My thanks go to Owen Thompson who very kindly sent me today’s photograph. This marvelous image depicts a group of soldiers aboard a troop ship, just before they depart for foreign parts in about 1905:
My thanks go to Ian Cowling who helped date this picture through the combination of the style of Service Dress, with seperate shoulder boards, the men are wearing and the Brodrick caps that some of the men are wearing:
These distinctive peakless caps were highly unpopular and quickly replaced with the peaked service dress cap. Also of note is one man wearing a very oddly shaped cap comforter and the large number of men who have been issued with a very stiff and clearly quite new slouch hat:
Behind the troops, at the top of a ladder stand some of the ship’s crew and a few fashionably dressed ladies who have presumably come to see the men off:
Private Frank Richards has left us an evocative account of what it was like to travel to India before World War One in a troop ship:
We embarked at Southampton on a troop-ship, the name of which I have forgotten. There were close on two thousand troops on board and we reached Bombay towards the middle of November after a voyage of twenty one days. I had never been on a long sea voyage before and I enjoyed every day of this one.

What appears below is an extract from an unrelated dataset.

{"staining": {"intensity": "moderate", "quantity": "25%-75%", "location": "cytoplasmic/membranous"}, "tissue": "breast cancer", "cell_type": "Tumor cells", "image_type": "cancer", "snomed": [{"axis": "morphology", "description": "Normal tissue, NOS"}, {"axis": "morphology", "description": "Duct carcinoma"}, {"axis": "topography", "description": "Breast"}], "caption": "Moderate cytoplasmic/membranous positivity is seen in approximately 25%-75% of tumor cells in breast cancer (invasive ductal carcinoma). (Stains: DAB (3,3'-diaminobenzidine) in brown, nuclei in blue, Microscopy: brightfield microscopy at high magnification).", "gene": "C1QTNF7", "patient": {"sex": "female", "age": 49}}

I did not suffer from sea-sickness as many did: in fact I have never been sea sick in the whole of my life. The food was good and the ship’s bakers, who provided us with excellent bread, made money too by selling us penny buns. There were also sailors who came around during the day with large tins of sherbert and pails of fresh water; they charged a penny for a small tumbler of water with a teaspoon of sherbert in. This drink was called a Bombay fizzer. During the last ten days of the voyage they did an excellent trade with their fizzers and if they did not make a daily profit of thirty shillings to two pounds apiece they considered the trade was pretty bad.